Home-office: prós e contras

12/06/17 às 00:00 Adriane Werner

A tendência mundial é clara: muita gente está optando por trabalhar em casa. Mas a solução só é positiva para quem consegue ser muito organizado e disciplinado
Trabalhar em casa, quem não quer? Segundo Domenico De Masi, o teórico do ócio, essa é uma tendência mundial: os profissionais poderão cumprir todo seu trabalho sem sair de casa, sem precisar bater cartão-ponto, sem sequer tirar o pijama. Em algumas profissões, isso já é realidade.
É de se imaginar que, muito em breve, publicitários, jornalistas, advogados e vários outros profissionais não precisem mais se reunir em escritórios ou redações. Repórteres, por exemplo, poderão ir para o local da pauta, apurar as informações e depois voltar para casa para escrever a reportagem. Editores e diagramadores também podem trabalhar em conjunto, mesmo estando fisicamente distantes. Com os publicitários, é fácil imaginar a mesma situação. O avanço tecnológico permite a interatividade entre pessoas que não estejam próximas fisicamente e, por isso, facilitam o ‘trabalho em casa’.
Mas, se o chamado home-office tem inúmeras vantagens, como maior autonomia para o trabalhador, que pode organizar seu tempo, conciliar diversas atividades, trabalhar com mais liberdade, é certo também que ele tem inúmeros incômodos – especialmente se o profissional não conseguir ter a disciplina necessária para se impor um comportamento profissional quando trabalha em casa.
Há poucos dias eu soube de uma representante comercial que está perdendo clientes porque não consegue ter essa disciplina. O cliente liga, ela atende o telefone:
– Alô? (Fulano, abaixa essa televisão, que eu preciso falar ao telefone!) Pois não... Representações comerciais, bom dia!
– Bom dia. Aqui é Beltrano, da empresa tal. Estou ligando para saber a respeito do pedido que encaminhei na semana passada...
– Só um pouquinho, senhor. Vou desligar a panela que está transbordando...
E o diálogo segue, truncado, numa sequência de criança gritando, cachorro latindo, conversas entrecortadas entre assuntos domésticos e profissionais.
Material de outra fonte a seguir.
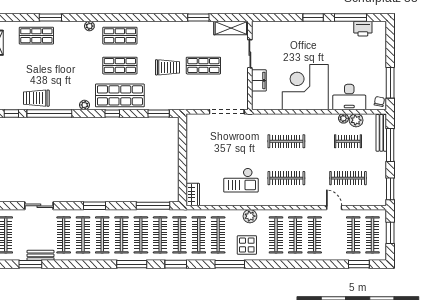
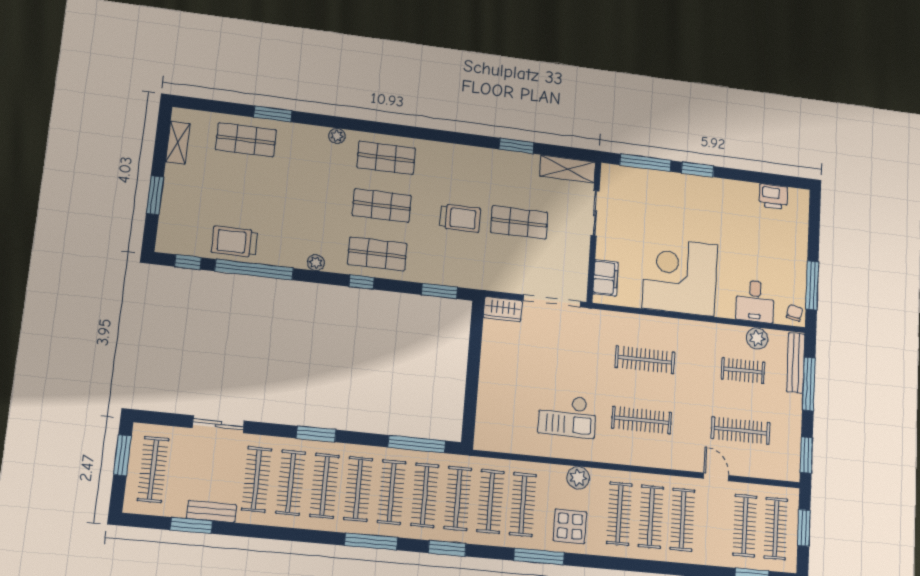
window: (350, 18) -> (645, 163), moved
filing cabinet: (259, 80) -> (606, 278), moved
shop shelf: (120, 95) -> (377, 254), width x0.70, depth x0.74
desk: (349, 97) -> (755, 301), width x0.73
plant: (344, 118) -> (738, 333), removed
wardrobe: (193, 194) -> (503, 309), moved, turned 90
É claro que isso atrapalha, e muito, o relacionamento profissional.
Há também o caso daquelas pessoas que ‘precisam’ sair de casa e ir para um escritório. Do contrário, não conseguem cumprir horários, protelam atividades, se desconcentram ao menor sinal de apelo externo ao ambiente profissional. Aliás, não fazem do escritório domiciliar um ambiente profissional. Mais uma vez, o motivo é a indisciplina.
Outro problema comum de se trabalhar em casa é que os limites de horários passam a ser muito flexíveis, o que pode ser bom e ruim, a depender da circunstância. Há pessoas que misturam o trabalho com as atividades domésticas, como fazer comida, buscar o filho na escola... mas também há aqueles que mergulham no trabalho e não vêm o tempo passar. Resultado: entram pela madrugada trabalhando.
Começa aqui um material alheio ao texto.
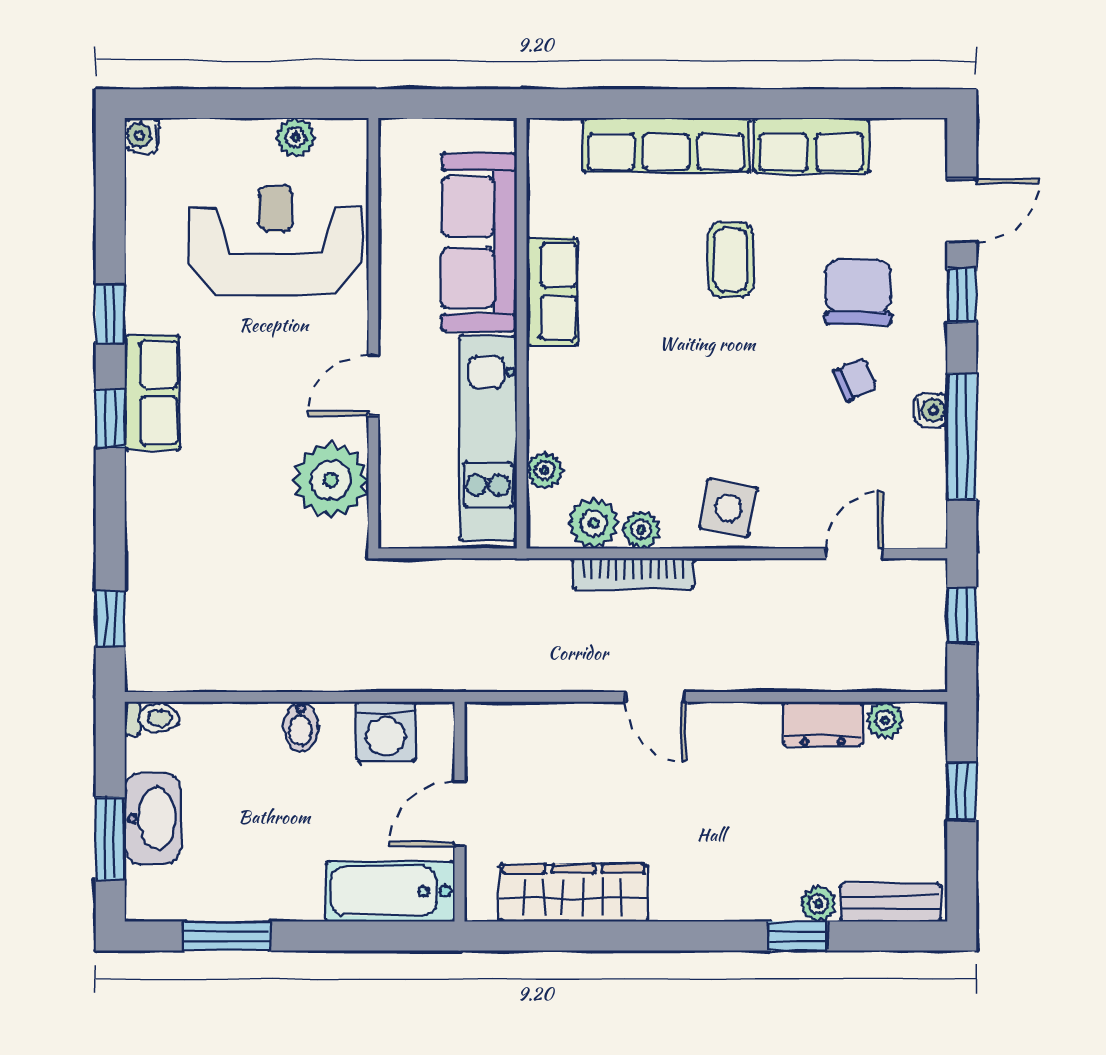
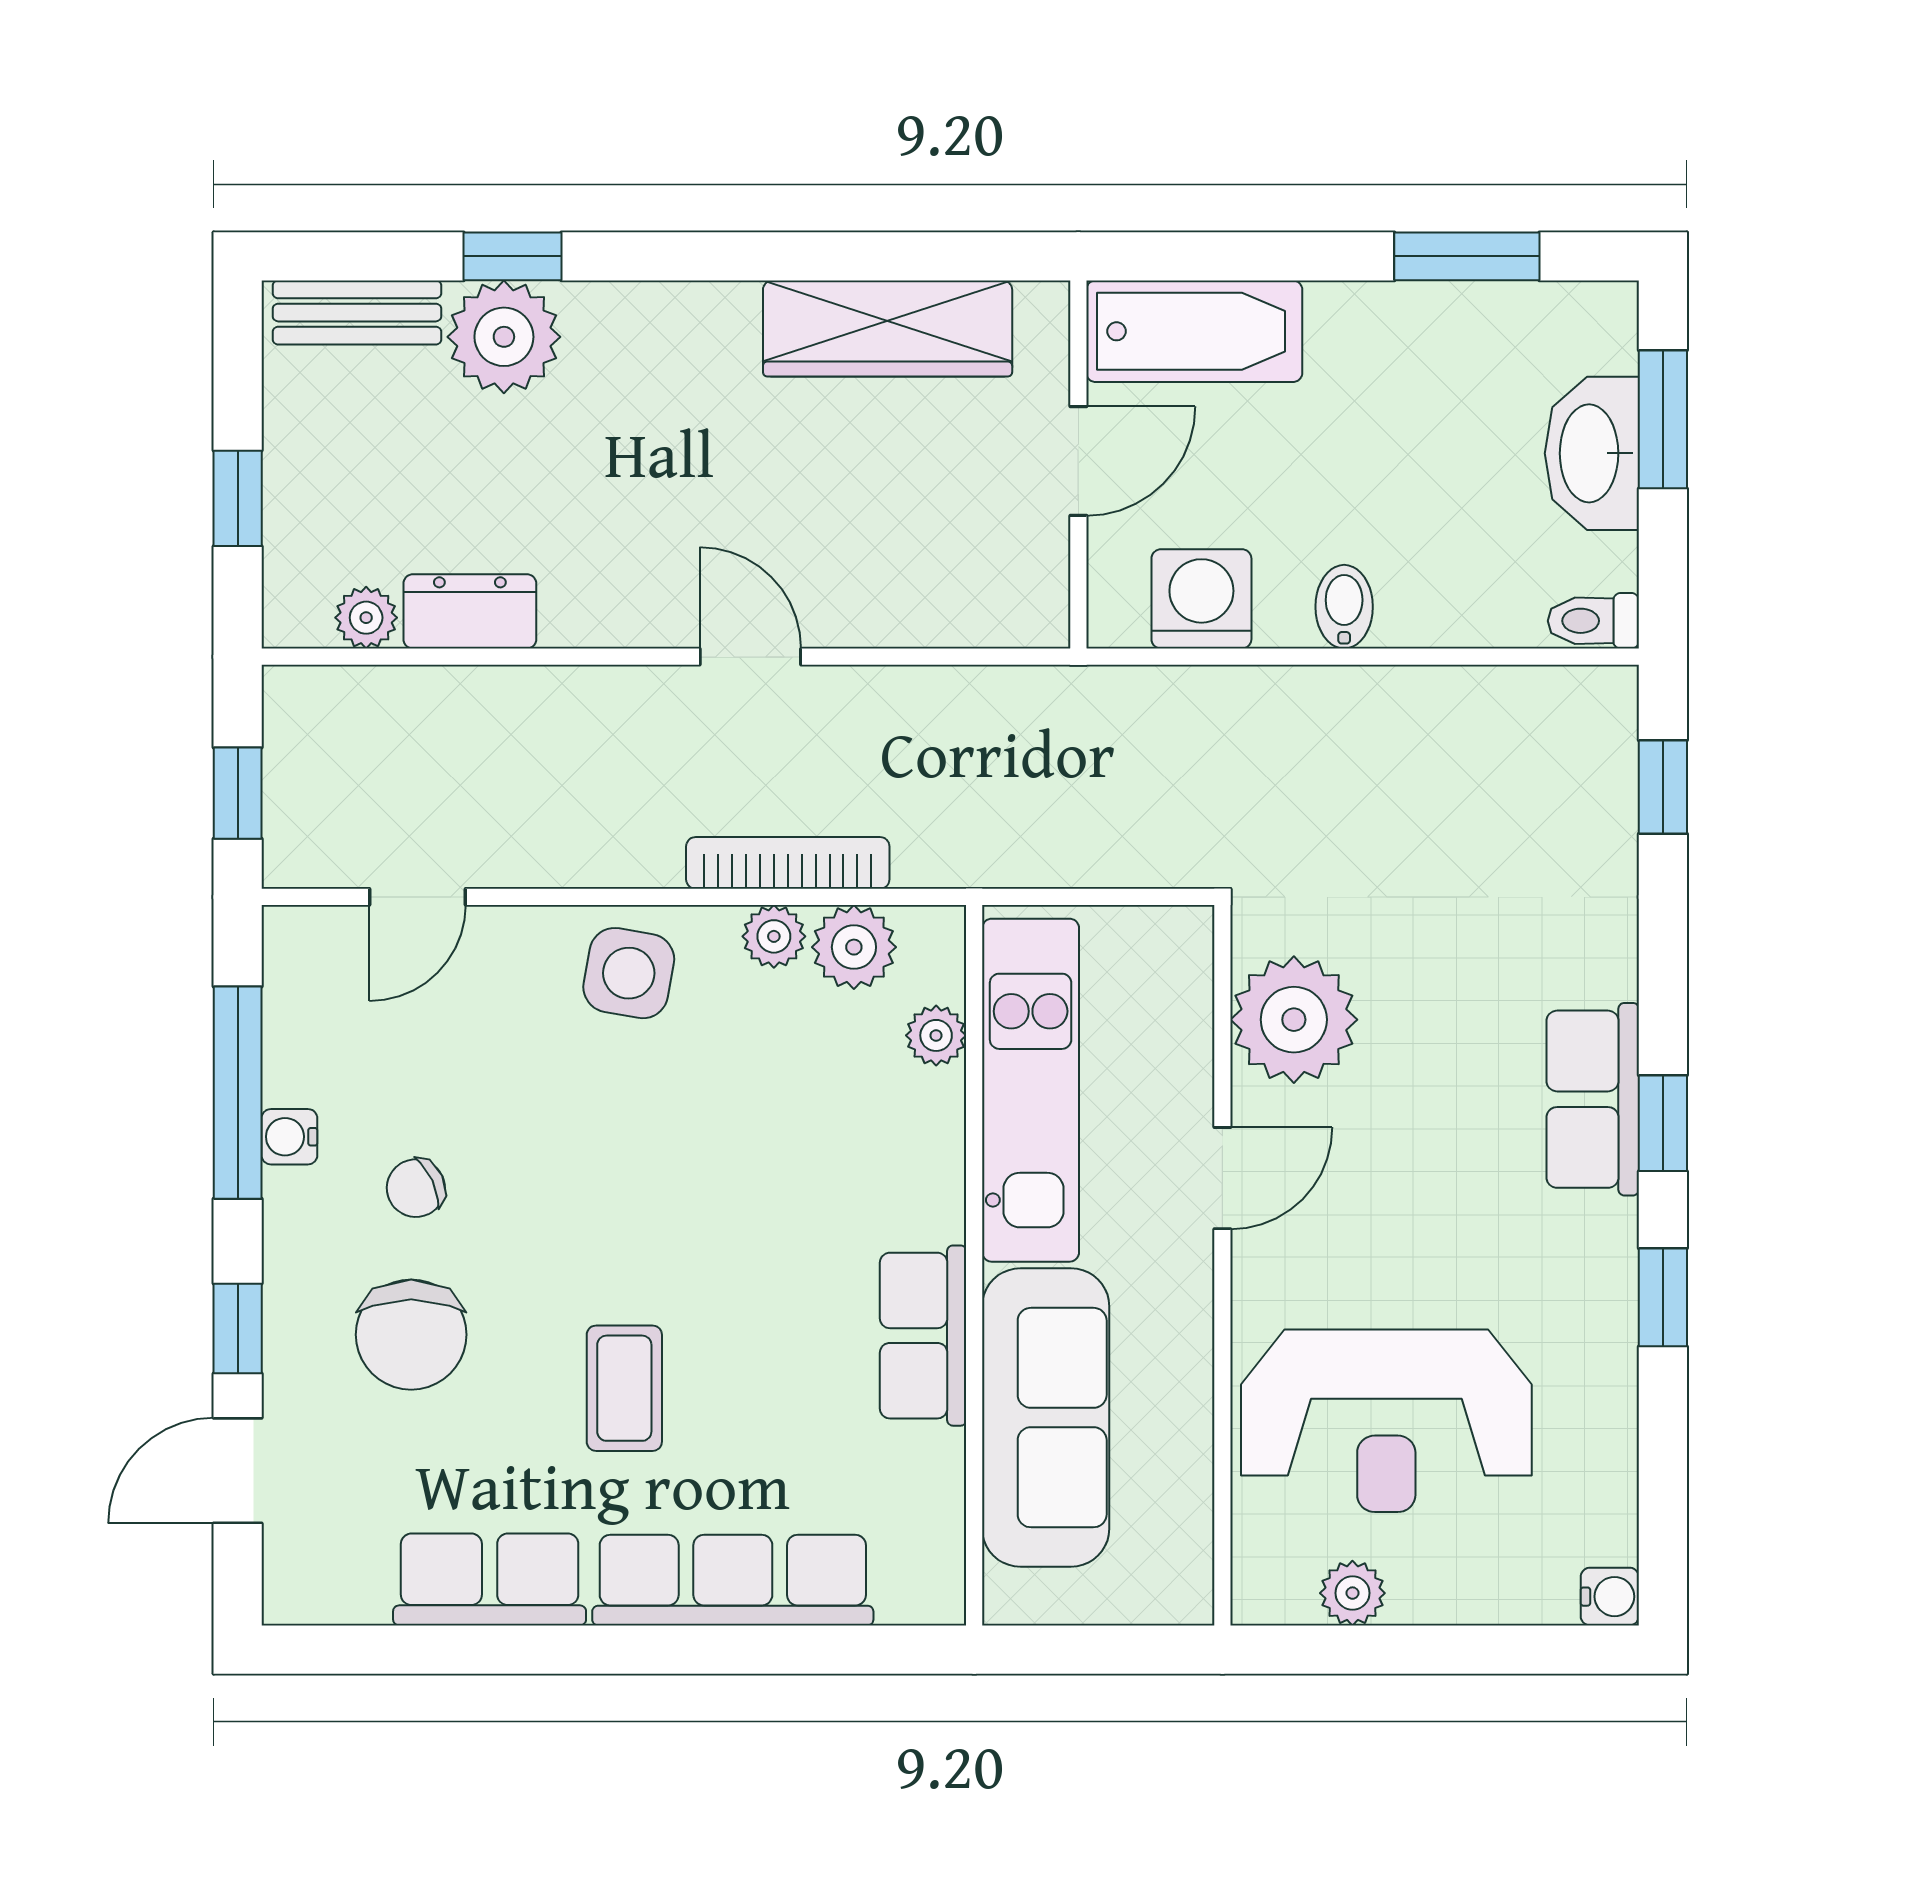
row of seats: (152, 393) -> (1593, 1099), moved
plant: (818, 904) -> (504, 337), width x1.88, depth x1.88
E quando os amigos e parentes não respeitam o home-office? É comum receber, em horários de pico no trabalho, visitas que chegam pra bater papo, sem perceber que a pessoa está atolada nos afazeres...
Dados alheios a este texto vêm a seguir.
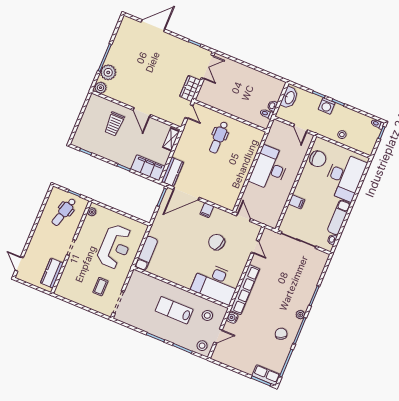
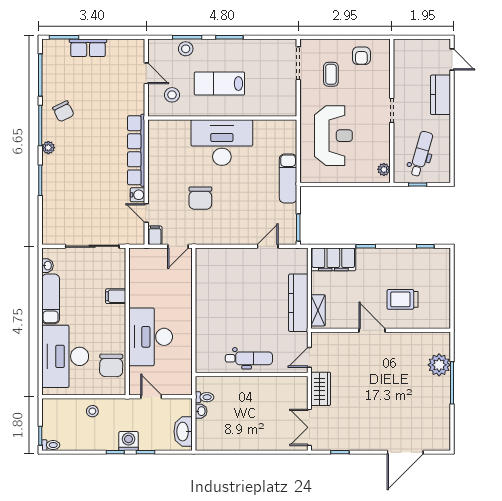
plant: (101, 88) -> (441, 340), removed
door: (189, 112) -> (309, 357), hinge flipped
trolley: (114, 124) -> (402, 299), turned -90
dental chair: (219, 137) -> (249, 358), moved, turned 90
chair: (318, 159) -> (111, 365), turned -89
desk: (269, 168) -> (151, 337), moved, turned 180
kitchen counter: (172, 172) -> (298, 303), moved, width x1.50
door: (186, 194) -> (268, 246), width x0.53
filing cabinet: (207, 210) -> (155, 235), moved
door: (244, 217) -> (178, 246), hinge flipped
chair: (217, 242) -> (200, 198), turned 72
reception desk: (115, 247) -> (333, 136), turned 180
exam couch: (146, 253) -> (288, 178), moved
kitchen counter: (52, 273) -> (440, 95), moved, turned 180
desk: (216, 283) -> (222, 143), moved
armchair: (76, 290) -> (361, 56), added
lab bench: (174, 310) -> (219, 84), turned 180
water cooler: (232, 318) -> (138, 195), moved
door: (218, 336) -> (146, 73), swing flipped
stool: (202, 346) -> (186, 49), moved
row of seats: (266, 375) -> (88, 48), moved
Portanto, o home-office pode ser uma excelente alternativa - permite uma sensível redução de custos, dá liberdade e autonomia ao trabalhador, mas exige a sua contrapartida. Se você é disciplinado, pode apostar na tendência mundial e mudar seu trabalho para dentro de casa. Mas se você tem dificuldades em ser mais organizado, talvez o escritório em casa represente um risco grande de ruína.